[RFC][PATCH v2 00/21] x86/pti: Defer CR3 switch to C code

From: Alexandre Chartre
Date: Mon Nov 16 2020 - 09:47:11 EST


Version 2 addressing comments from Andy:

- paranoid_entry/exit is back to assembly code. This avoids having
a C version of SWAPGS and the need to disable stack-protector.
(remove patches 8, 9, 21 from v1).

- SAVE_AND_SWITCH_TO_KERNEL_CR3 and RESTORE_CR3 are removed from
paranoid_entry/exit and move to C (patch 19).

- __per_cpu_offset is mapped into the user page-table (patch 11)
so that paranoid_entry can update GS before CR3 is switched.

- use a different stack canary with the user and kernel page-tables.
This is a new patch in v2 to not leak the kernel stack canary
in the user page-table (patch 21).

Patches are now based on v5.10-rc4.

----

With Page Table Isolation (PTI), syscalls as well as interrupts and
exceptions occurring in userspace enter the kernel with a user
page-table. The kernel entry code will then switch the page-table
from the user page-table to the kernel page-table by updating the
CR3 control register. This CR3 switch is currently done early in
the kernel entry sequence using assembly code.

This RFC proposes to defer the PTI CR3 switch until we reach C code.
The benefit is that this simplifies the assembly entry code, and make
the PTI CR3 switch code easier to understand. This also paves the way
for further possible projects such an easier integration of Address
Space Isolation (ASI), or the possibilily to execute some selected
syscall or interrupt handlers without switching to the kernel page-table
(and thus avoid the PTI page-table switch overhead).
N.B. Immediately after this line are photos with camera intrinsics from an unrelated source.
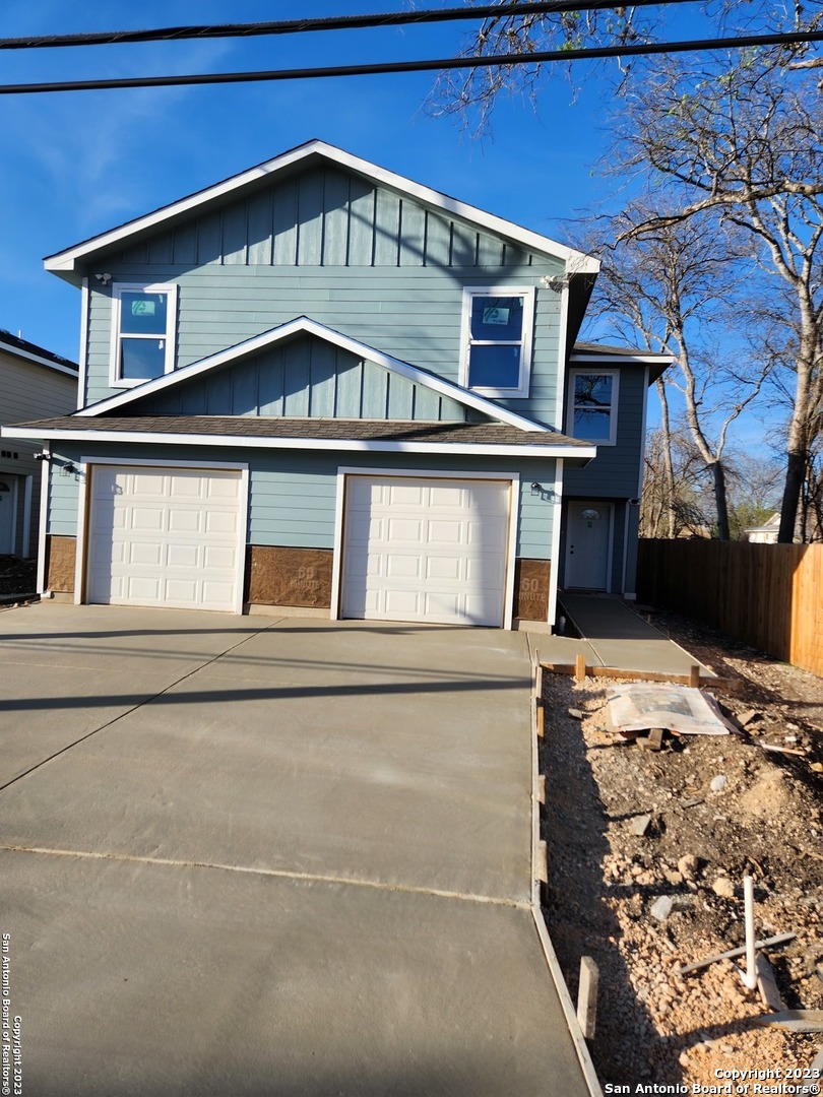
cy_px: 548
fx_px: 729
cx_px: 412
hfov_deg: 58.9
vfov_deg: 73.9
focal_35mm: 23
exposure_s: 1/1167
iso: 20
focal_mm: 5.4
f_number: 1.8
Deferring CR3 switch to C code means that we need to run more of the
kernel entry code with the user page-table. To do so, we need to:

- map more syscall, interrupt and exception entry code into the user
page-table (map all noinstr code);

- map additional data used in the entry code (such as stack canary);

- run more entry code on the trampoline stack (which is mapped both
in the kernel and in the user page-table) until we switch to the
kernel page-table and then switch to the kernel stack;

- have a per-task trampoline stack instead of a per-cpu trampoline
stack, so the task can be scheduled out while it hasn't switched
to the kernel stack.

Note that, for now, the CR3 switch can only be pushed as far as interrupts
remain disabled in the entry code. This is because the CR3 switch is done
based on the privilege level from the CS register from the interrupt frame.
I plan to fix this but that's some extra complication (need to track if the
user page-table is used or not).

The proposed patchset is in RFC state to get early feedback about this
proposal.

The code survives running a kernel build and LTP. Note that changes are
only for 64-bit at the moment, I haven't looked at 32-bit yet but I will
definitively check it.

Patches are based on v5.10-rc4.

Thanks,

alex.

-----

Alexandre Chartre (21):
x86/syscall: Add wrapper for invoking syscall function
x86/entry: Update asm_call_on_stack to support more function arguments
x86/entry: Consolidate IST entry from userspace
x86/sev-es: Define a setup stack function for the VC idtentry
x86/entry: Implement ret_from_fork body with C code
x86/pti: Provide C variants of PTI switch CR3 macros
x86/entry: Fill ESPFIX stack using C code
x86/pti: Introduce per-task PTI trampoline stack
x86/pti: Function to clone page-table entries from a specified mm
x86/pti: Function to map per-cpu page-table entry
x86/pti: Extend PTI user mappings
x86/pti: Use PTI stack instead of trampoline stack
x86/pti: Execute syscall functions on the kernel stack
x86/pti: Execute IDT handlers on the kernel stack
x86/pti: Execute IDT handlers with error code on the kernel stack
x86/pti: Execute system vector handlers on the kernel stack
x86/pti: Execute page fault handler on the kernel stack
x86/pti: Execute NMI handler on the kernel stack
x86/pti: Defer CR3 switch to C code for IST entries
x86/pti: Defer CR3 switch to C code for non-IST and syscall entries
x86/pti: Use a different stack canary with the user and kernel
page-table

arch/x86/entry/common.c | 58 ++++-
arch/x86/entry/entry_64.S | 346 +++++++++++---------------
arch/x86/entry/entry_64_compat.S | 22 --
arch/x86/include/asm/entry-common.h | 194 +++++++++++++++
arch/x86/include/asm/idtentry.h | 130 +++++++++-
arch/x86/include/asm/irq_stack.h | 11 +
arch/x86/include/asm/page_64_types.h | 36 ++-
arch/x86/include/asm/processor.h | 3 +
arch/x86/include/asm/pti.h | 18 ++
arch/x86/include/asm/stackprotector.h | 35 ++-
arch/x86/include/asm/switch_to.h | 7 +-
arch/x86/include/asm/traps.h | 2 +-
arch/x86/kernel/cpu/mce/core.c | 7 +-
arch/x86/kernel/espfix_64.c | 41 +++
arch/x86/kernel/nmi.c | 34 ++-
arch/x86/kernel/sev-es.c | 63 +++++
arch/x86/kernel/traps.c | 61 +++--
arch/x86/mm/fault.c | 11 +-
arch/x86/mm/pti.c | 76 ++++--
include/linux/sched.h | 8 +
kernel/fork.c | 25 ++
21 files changed, 874 insertions(+), 314 deletions(-)

--
2.18.4